Advances in scientific and technological evidence have resulted in a new, "second generation" of forensic proof characterized by its high degree of probativeness and mechanical sophistication. Methods such as DNA typing are already in widespread use in the criminal justice system, and law enforcement may soon have available other biometric techniques, global locators, or even reliable lie detection systems.

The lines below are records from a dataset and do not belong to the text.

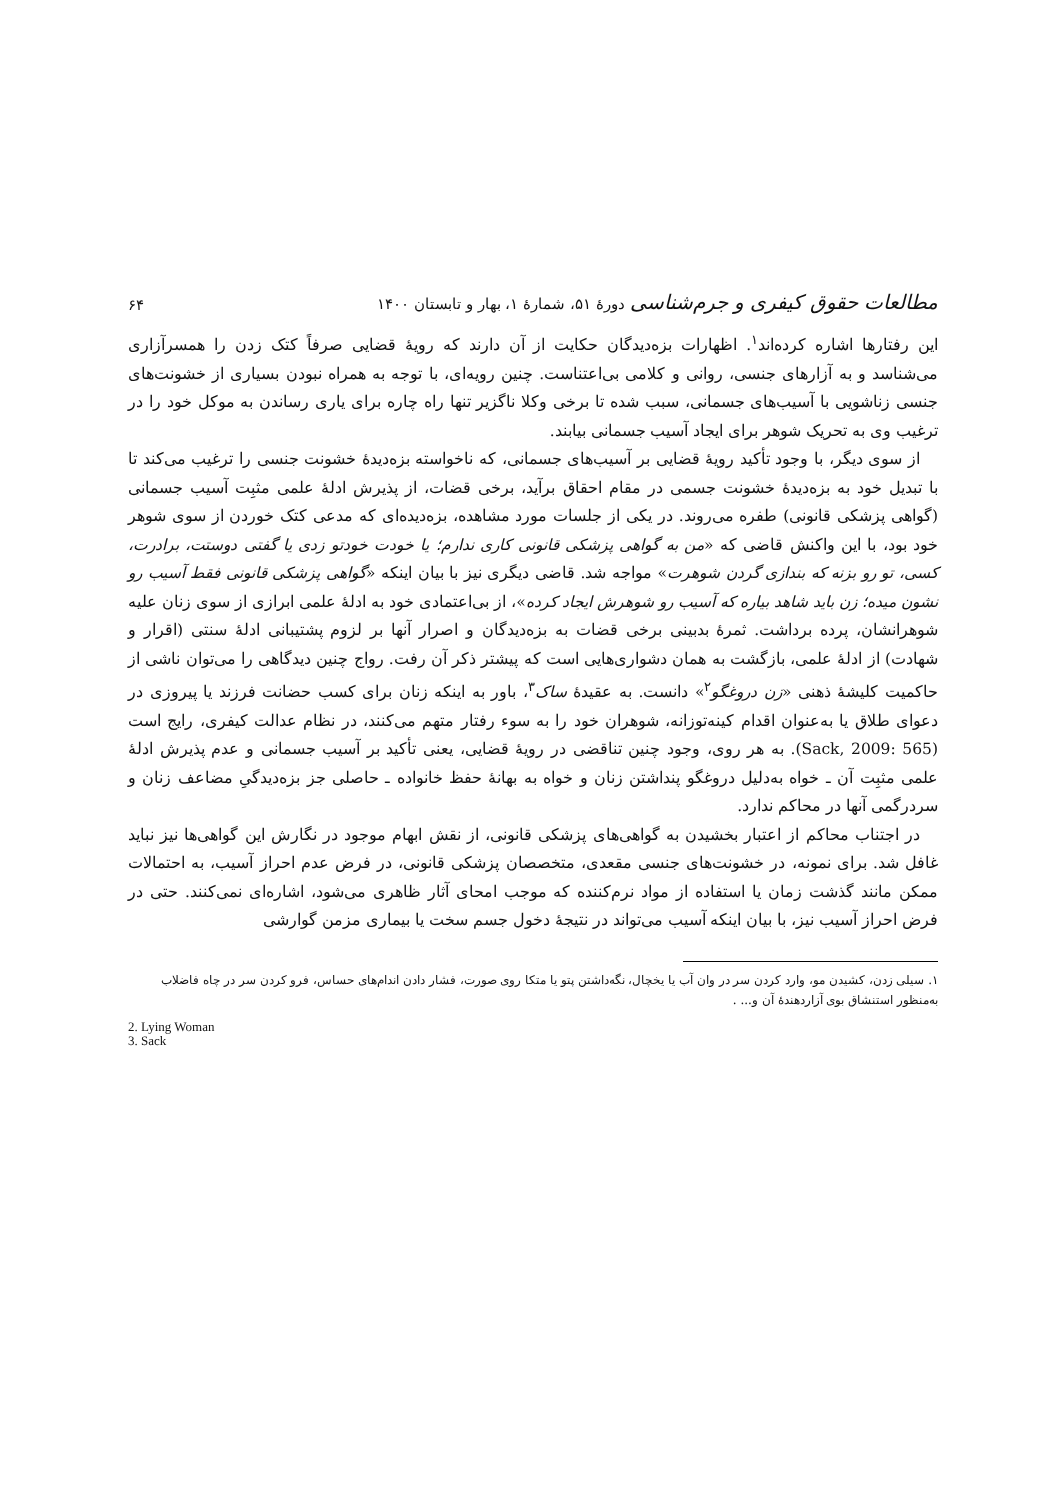۶۴ مطالعات حقوق کیفری و جرم‌شناسی دورهٔ ۵۱، شمارهٔ ۱، بهار و تابستان ۱۴۰۰
این رفتارها اشاره کرده‌اند<sup>۱</sup>. اظهارات بزه‌دیدگان حکایت از آن دارند که رویهٔ قضایی صرفاً کتک زدن را همسرآزاری می‌شناسد و به آزارهای جنسی، روانی و کلامی بی‌اعتناست. چنین رویه‌ای، با توجه به همراه نبودن بسیاری از خشونت‌های جنسی زناشویی با آسیب‌های جسمانی، سبب شده تا برخی وکلا ناگزیر تنها راه چاره برای یاری رساندن به موکل خود را در ترغیب وی به تحریک شوهر برای ایجاد آسیب جسمانی بیابند.
از سوی دیگر، با وجود تأکید رویهٔ قضایی بر آسیب‌های جسمانی، که ناخواسته بزه‌دیدهٔ خشونت جنسی را ترغیب می‌کند تا با تبدیل خود به بزه‌دیدهٔ خشونت جسمی در مقام احقاق برآید، برخی قضات، از پذیرش ادلهٔ علمی مثبِت آسیب جسمانی (گواهی پزشکی قانونی) طفره می‌روند. در یکی از جلسات مورد مشاهده، بزه‌دیده‌ای که مدعی کتک خوردن از سوی شوهر خود بود، با این واکنش قاضی که «من به گواهی پزشکی قانونی کاری ندارم؛ یا خودت خودتو زدی یا گفتی دوستت، برادرت، کسی، تو رو بزنه که بندازی گردن شوهرت» مواجه شد. قاضی دیگری نیز با بیان اینکه «گواهی پزشکی قانونی فقط آسیب رو نشون میده؛ زن باید شاهد بیاره که آسیب رو شوهرش ایجاد کرده»، از بی‌اعتمادی خود به ادلهٔ علمی ابرازی از سوی زنان علیه شوهرانشان، پرده برداشت. ثمرهٔ بدبینی برخی قضات به بزه‌دیدگان و اصرار آنها بر لزوم پشتیبانی ادلهٔ سنتی (اقرار و شهادت) از ادلهٔ علمی، بازگشت به همان دشواری‌هایی است که پیشتر ذکر آن رفت. رواج چنین دیدگاهی را می‌توان ناشی از حاکمیت کلیشهٔ ذهنی «زن دروغگو<sup>۲</sup>» دانست. به عقیدهٔ ساک<sup>۳</sup>، باور به اینکه زنان برای کسب حضانت فرزند یا پیروزی در دعوای طلاق یا به‌عنوان اقدام کینه‌توزانه، شوهران خود را به سوء رفتار متهم می‌کنند، در نظام عدالت کیفری، رایج است (Sack, 2009: 565). به هر روی، وجود چنین تناقضی در رویهٔ قضایی، یعنی تأکید بر آسیب جسمانی و عدم پذیرش ادلهٔ علمی مثبِت آن ـ خواه به‌دلیل دروغگو پنداشتن زنان و خواه به بهانهٔ حفظ خانواده ـ حاصلی جز بزه‌دیدگیِ مضاعف زنان و سردرگمی آنها در محاکم ندارد.
در اجتناب محاکم از اعتبار بخشیدن به گواهی‌های پزشکی قانونی، از نقش ابهام موجود در نگارش این گواهی‌ها نیز نباید غافل شد. برای نمونه، در خشونت‌های جنسی مقعدی، متخصصان پزشکی قانونی، در فرض عدم احراز آسیب، به احتمالات ممکن مانند گذشت زمان یا استفاده از مواد نرم‌کننده که موجب امحای آثار ظاهری می‌شود، اشاره‌ای نمی‌کنند. حتی در فرض احراز آسیب نیز، با بیان اینکه آسیب می‌تواند در نتیجهٔ دخول جسم سخت یا بیماری مزمن گوارشی
۱. سیلی زدن، کشیدن مو، وارد کردن سر در وان آب یا یخچال، نگه‌داشتن پتو یا متکا روی صورت، فشار دادن اندام‌های حساس، فرو کردن سر در چاه فاضلاب به‌منظور استنشاق بوی آزاردهندهٔ آن و... .
2. Lying Woman
3. Sack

The promise and allure of such forms of forensic evidence lie in its high degree of accuracy. But the perception that such evidence is infallible has resulted in an increasing number of instances in which the government has sought to bolster its case by making arguments based on actions taken, or not taken, by the defense. In some cases, the government appropriates a nontestifying defense expert as its own. In others, the government presents evidence that the defense sought expert assistance but then did not present the expert's conclusions, thus implying that those conclusions did not support the defense. Lastly, the government has argued in some cases that the defendant's failure to seek expert assistance supports an inference of guilt, because an innocent person would have made efforts to disprove such powerful and inculpating evidence.

This Article explores the question of the proper latitude to accord both the defense and prosecution in the range of available challenges and inferences made with regard to scientifically or technologically sophisticated evidence. More specifically, this Article concludes that resolution of such questions requires informed and close attention to the particular characteristics of second generation scientific evidence.